- [Activity] Retype everything from the line containing "To the nearest" down to the end of the records below, reproducing each line without alteration.

***** Given entries *****

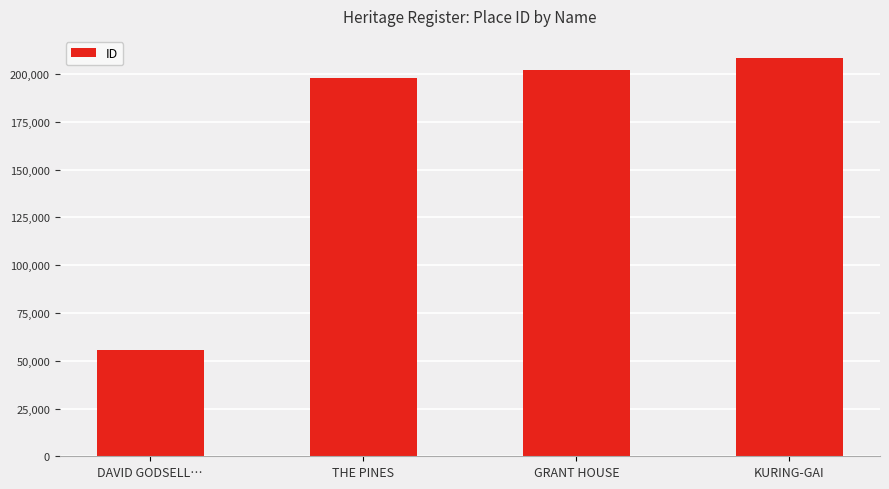

What is the change in value from THE PINES to KURING-GAI?

+10201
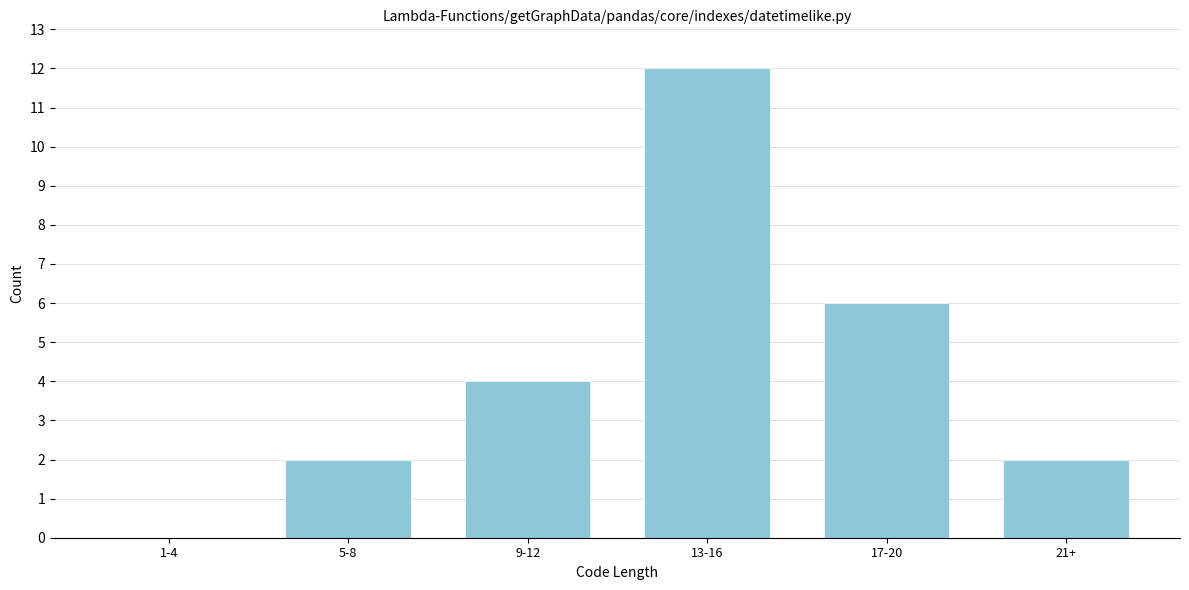

Reading right to left, list all the values displayed in this chart.

21+=2	17-20=6	13-16=12	9-12=4	5-8=2	1-4=0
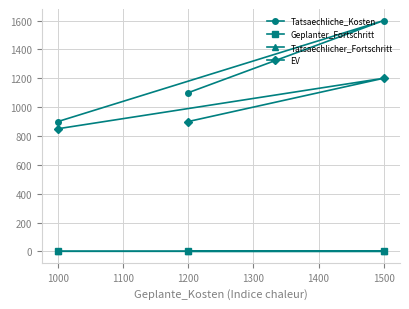

How many Tatsaechliche_Kosten values are between 900 and 1600?

3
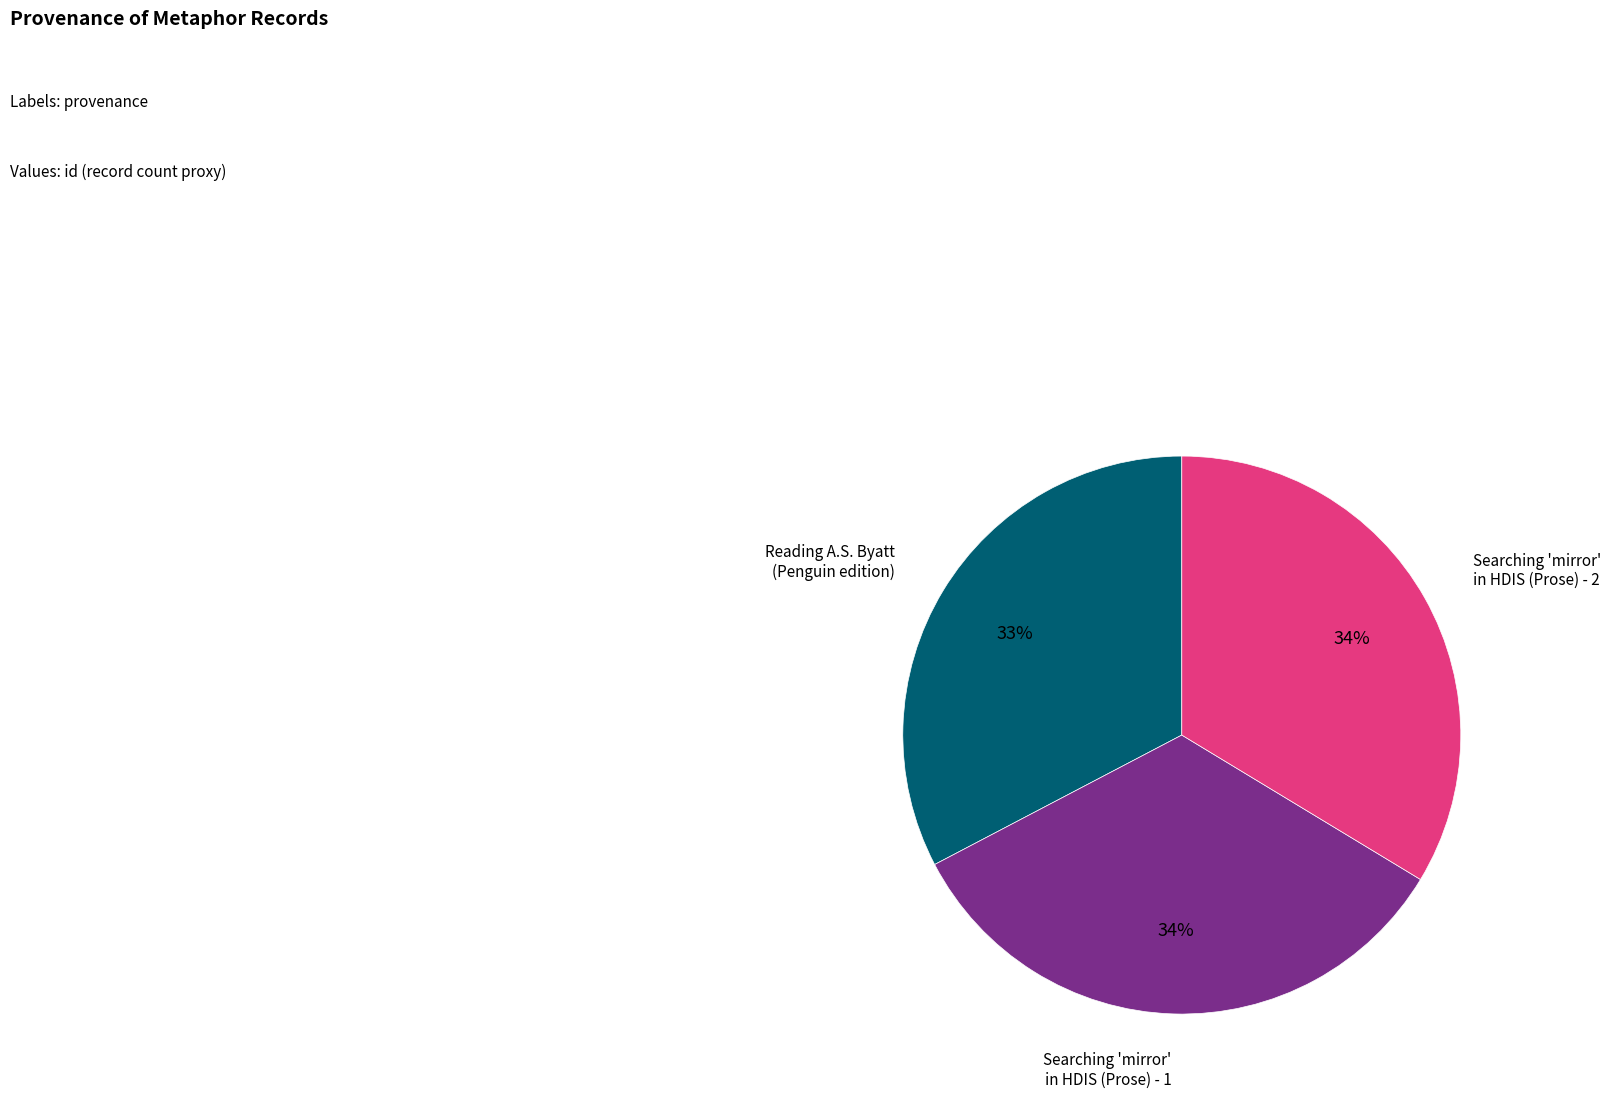

To the nearest percent, what is the average slice percentage?

33%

*****

- [Answer space]
To the nearest percent, what is the average slice percentage?

33%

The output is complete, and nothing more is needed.